__Required task 1__
Please sum up the msleep priority boost message below in two sentences.

__Given text__
>>

Getting rid of the static msleep priority boost
John Baldwin
jhb at freebsd.org
Mon Mar 10 17:50:47 UTC 2008
On Saturday 08 March 2008 04:46:32 am Jeff Roberson wrote:
> On Fri, 7 Mar 2008, Jeff Roberson wrote:
>
> > On Fri, 7 Mar 2008, John Baldwin wrote:
> >
> >> On Friday 07 March 2008 08:42:37 am John Baldwin wrote:
> >>> On Friday 07 March 2008 07:16:30 am Jeff Roberson wrote:
> >>>> Hello,
> >>>>
> >>>> I've been studying some problems with recent scheduler improvements
that
> >>>> help a lot on some workloads and hurt on others. I've tracked the
> >>>> problem down to static priority boosts handed out by
> >>>> msleep/cv_broadcastpri. The basic problem is that a user thread will
be
> >>>> woken with a kernel priority thus allowing it to preempt a thread
running
> >>>> on any processor with a lesser priority. The lesser priority thread
may
> >>>> in fact hold some resource that the higher priority thread requires.
> >>>> Thus we context switch several times and perhaps go through priority
> >>>> propagation as well.
> >>>>
> >>>> I have verified that disabling these static priority boosts entirely
> >>>> fixes the performance problem I've run into on at least one workload.
> >>>> There are probably others that it helps and hopefully we can discover
> >>>> that.

<<

__Records provided__
>>

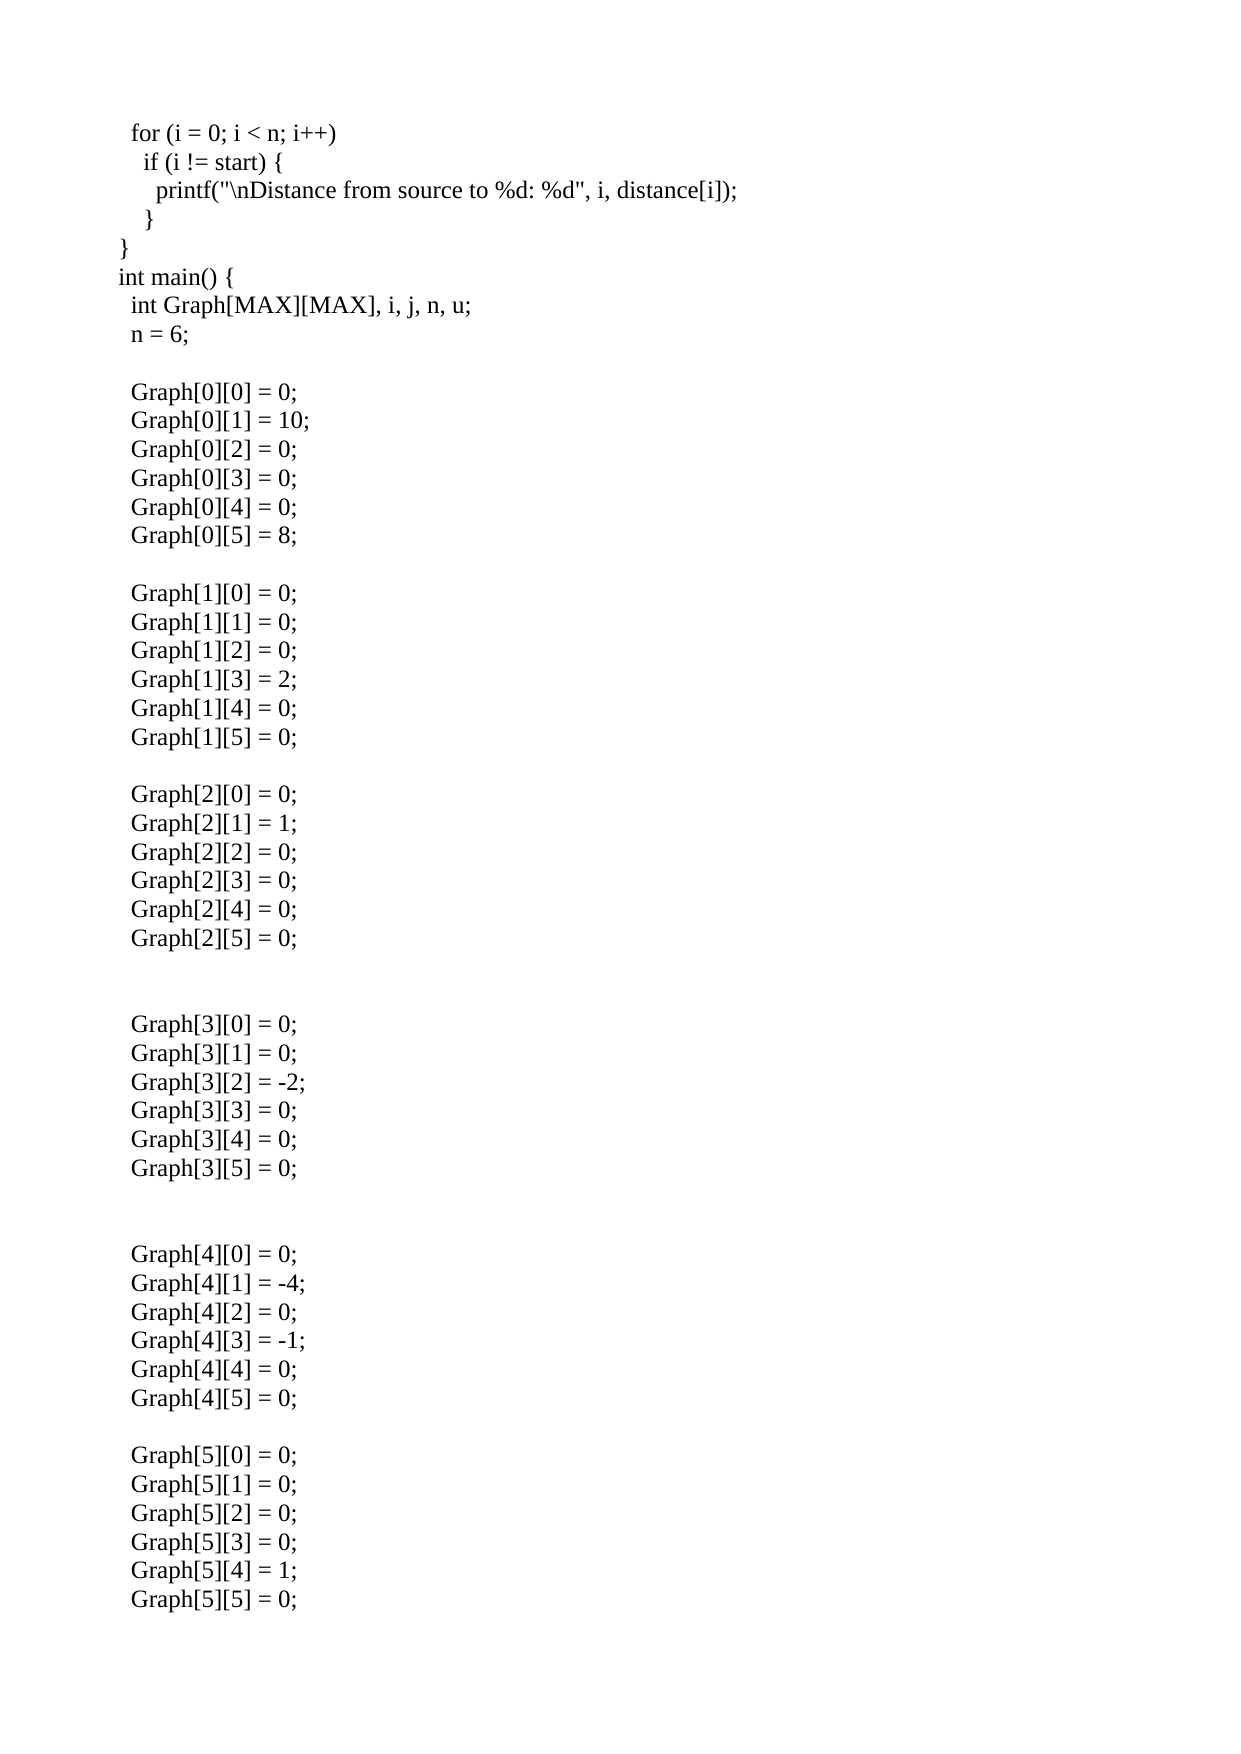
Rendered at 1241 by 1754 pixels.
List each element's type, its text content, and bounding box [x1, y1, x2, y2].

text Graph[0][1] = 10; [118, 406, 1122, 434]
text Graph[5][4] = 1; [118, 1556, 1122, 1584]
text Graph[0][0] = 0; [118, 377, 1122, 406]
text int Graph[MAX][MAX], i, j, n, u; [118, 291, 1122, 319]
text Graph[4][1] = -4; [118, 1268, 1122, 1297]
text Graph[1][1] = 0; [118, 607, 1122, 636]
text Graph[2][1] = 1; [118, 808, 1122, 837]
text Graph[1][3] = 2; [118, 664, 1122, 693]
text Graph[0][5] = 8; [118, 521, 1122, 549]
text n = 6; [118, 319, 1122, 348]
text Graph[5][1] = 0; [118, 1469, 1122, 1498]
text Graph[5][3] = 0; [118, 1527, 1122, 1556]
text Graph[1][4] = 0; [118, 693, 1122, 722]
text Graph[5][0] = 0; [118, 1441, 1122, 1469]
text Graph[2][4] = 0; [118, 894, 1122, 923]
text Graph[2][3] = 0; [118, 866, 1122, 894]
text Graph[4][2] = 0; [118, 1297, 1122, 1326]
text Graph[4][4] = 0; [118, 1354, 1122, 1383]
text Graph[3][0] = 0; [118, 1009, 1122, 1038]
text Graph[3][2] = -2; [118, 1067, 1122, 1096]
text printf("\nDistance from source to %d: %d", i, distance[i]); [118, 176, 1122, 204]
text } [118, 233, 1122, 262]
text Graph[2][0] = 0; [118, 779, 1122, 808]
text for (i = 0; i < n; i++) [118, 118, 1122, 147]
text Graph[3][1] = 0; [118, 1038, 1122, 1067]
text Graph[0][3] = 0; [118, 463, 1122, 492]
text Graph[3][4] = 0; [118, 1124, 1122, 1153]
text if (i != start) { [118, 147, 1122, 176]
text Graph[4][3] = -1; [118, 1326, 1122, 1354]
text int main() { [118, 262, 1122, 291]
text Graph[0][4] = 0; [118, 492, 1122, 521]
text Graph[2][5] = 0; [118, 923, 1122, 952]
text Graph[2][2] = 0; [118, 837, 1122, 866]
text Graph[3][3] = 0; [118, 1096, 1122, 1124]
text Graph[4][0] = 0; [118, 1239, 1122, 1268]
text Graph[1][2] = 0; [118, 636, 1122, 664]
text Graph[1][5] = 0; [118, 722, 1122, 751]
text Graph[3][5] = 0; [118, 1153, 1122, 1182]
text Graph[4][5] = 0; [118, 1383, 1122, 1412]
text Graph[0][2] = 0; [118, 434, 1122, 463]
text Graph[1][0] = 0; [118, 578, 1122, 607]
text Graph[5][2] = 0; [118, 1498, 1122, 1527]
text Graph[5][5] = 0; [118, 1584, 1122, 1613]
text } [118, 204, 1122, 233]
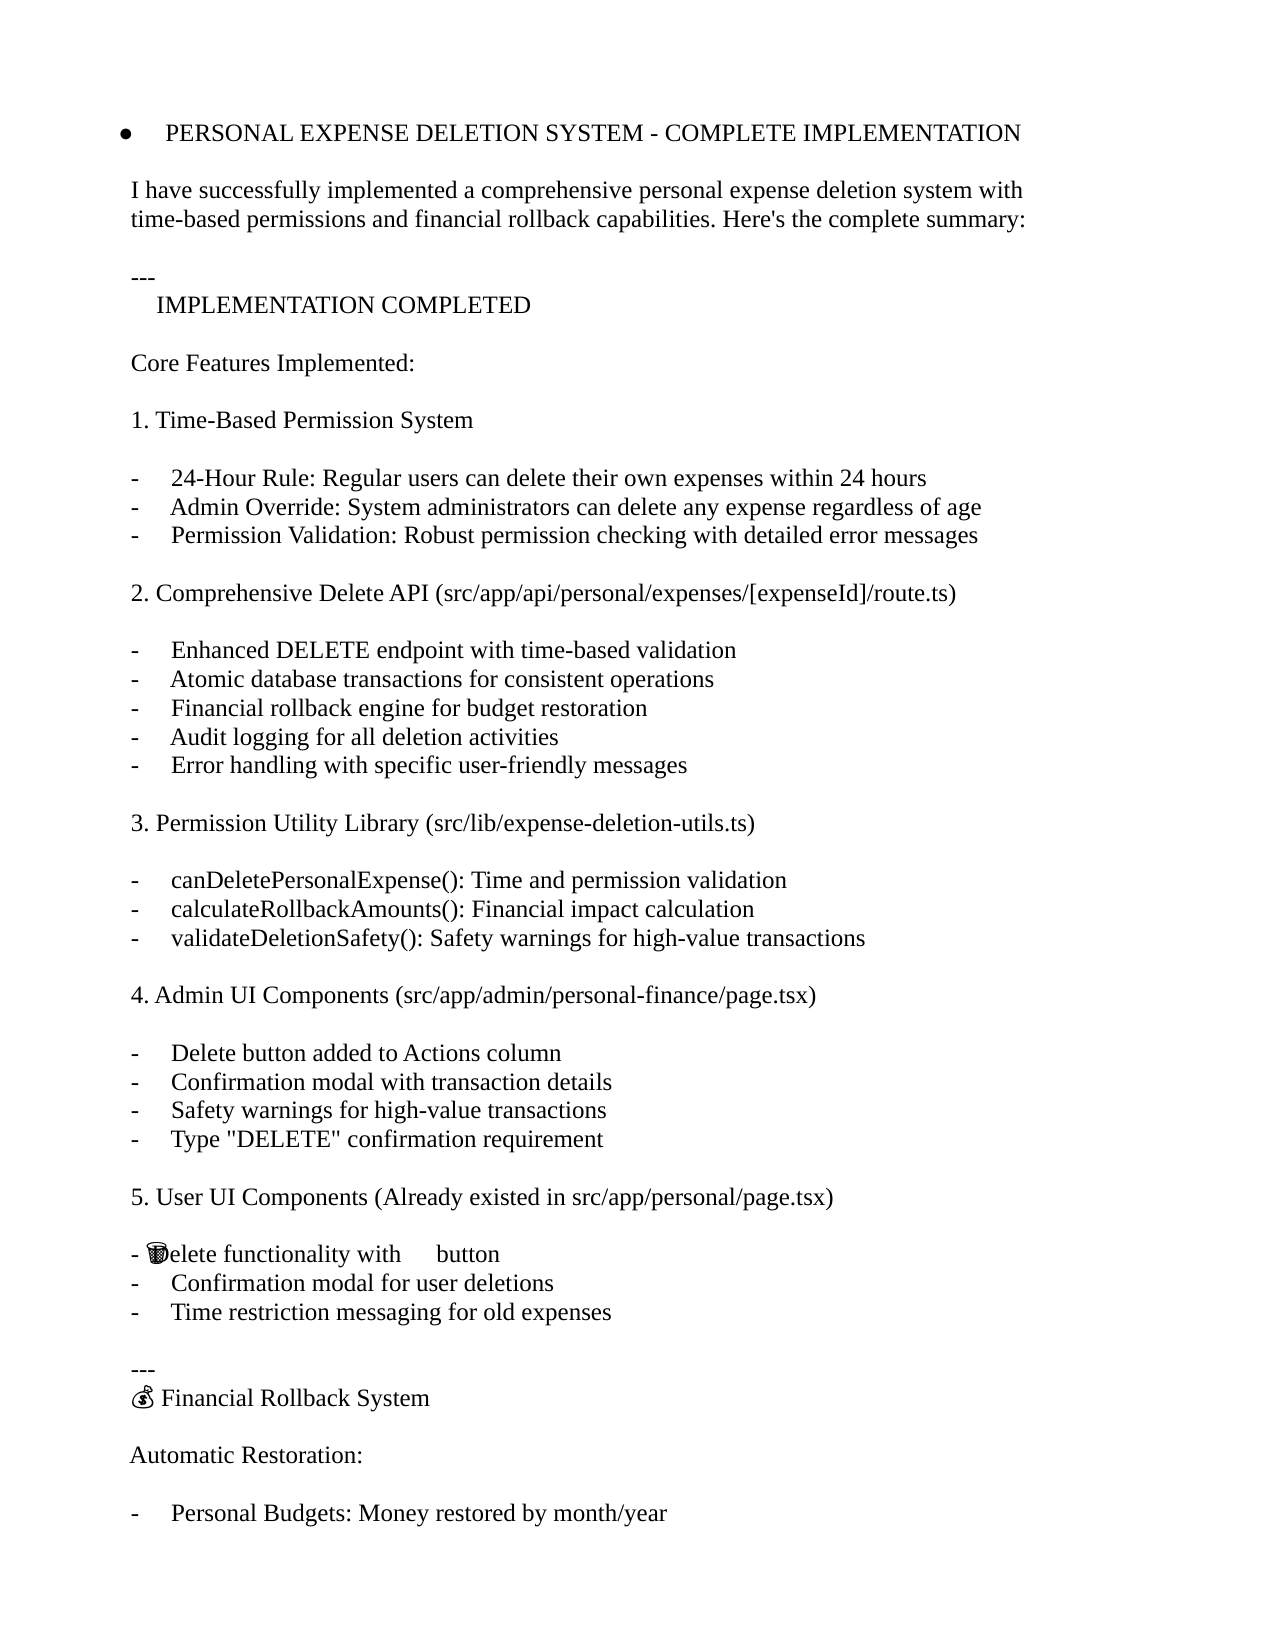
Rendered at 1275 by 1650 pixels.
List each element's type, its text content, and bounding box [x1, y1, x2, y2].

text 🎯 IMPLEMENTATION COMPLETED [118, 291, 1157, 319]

<<

__Required task 2__
Print the stretch of the records from their start through the line that contains "204, 1122, 233]", with both ends included. Leave the pictures out of your answer.

__Task response 1__
Jeff Roberson traced problems with recent scheduler improvements, which help some workloads and hurt others, to static priority boosts from msleep/cv_broadcastpri that wake a user thread with a kernel priority. That thread can then preempt a lesser-priority thread that may hold a resource it needs, and disabling the boosts entirely fixed the performance problem on at least one workload.

__Task response 2__
Rendered at 1241 by 1754 pixels.
List each element's type, its text content, and bounding box [x1, y1, x2, y2].

text Graph[0][1] = 10; [118, 406, 1122, 434]
text Graph[5][4] = 1; [118, 1556, 1122, 1584]
text Graph[0][0] = 0; [118, 377, 1122, 406]
text int Graph[MAX][MAX], i, j, n, u; [118, 291, 1122, 319]
text Graph[4][1] = -4; [118, 1268, 1122, 1297]
text Graph[1][1] = 0; [118, 607, 1122, 636]
text Graph[2][1] = 1; [118, 808, 1122, 837]
text Graph[1][3] = 2; [118, 664, 1122, 693]
text Graph[0][5] = 8; [118, 521, 1122, 549]
text n = 6; [118, 319, 1122, 348]
text Graph[5][1] = 0; [118, 1469, 1122, 1498]
text Graph[5][3] = 0; [118, 1527, 1122, 1556]
text Graph[1][4] = 0; [118, 693, 1122, 722]
text Graph[5][0] = 0; [118, 1441, 1122, 1469]
text Graph[2][4] = 0; [118, 894, 1122, 923]
text Graph[2][3] = 0; [118, 866, 1122, 894]
text Graph[4][2] = 0; [118, 1297, 1122, 1326]
text Graph[4][4] = 0; [118, 1354, 1122, 1383]
text Graph[3][0] = 0; [118, 1009, 1122, 1038]
text Graph[3][2] = -2; [118, 1067, 1122, 1096]
text printf("\nDistance from source to %d: %d", i, distance[i]); [118, 176, 1122, 204]
text } [118, 233, 1122, 262]
text Graph[2][0] = 0; [118, 779, 1122, 808]
text for (i = 0; i < n; i++) [118, 118, 1122, 147]
text Graph[3][1] = 0; [118, 1038, 1122, 1067]
text Graph[0][3] = 0; [118, 463, 1122, 492]
text Graph[3][4] = 0; [118, 1124, 1122, 1153]
text if (i != start) { [118, 147, 1122, 176]
text Graph[4][3] = -1; [118, 1326, 1122, 1354]
text int main() { [118, 262, 1122, 291]
text Graph[0][4] = 0; [118, 492, 1122, 521]
text Graph[2][5] = 0; [118, 923, 1122, 952]
text Graph[2][2] = 0; [118, 837, 1122, 866]
text Graph[3][3] = 0; [118, 1096, 1122, 1124]
text Graph[4][0] = 0; [118, 1239, 1122, 1268]
text Graph[1][2] = 0; [118, 636, 1122, 664]
text Graph[1][5] = 0; [118, 722, 1122, 751]
text Graph[3][5] = 0; [118, 1153, 1122, 1182]
text Graph[4][5] = 0; [118, 1383, 1122, 1412]
text Graph[0][2] = 0; [118, 434, 1122, 463]
text Graph[1][0] = 0; [118, 578, 1122, 607]
text Graph[5][2] = 0; [118, 1498, 1122, 1527]
text Graph[5][5] = 0; [118, 1584, 1122, 1613]
text } [118, 204, 1122, 233]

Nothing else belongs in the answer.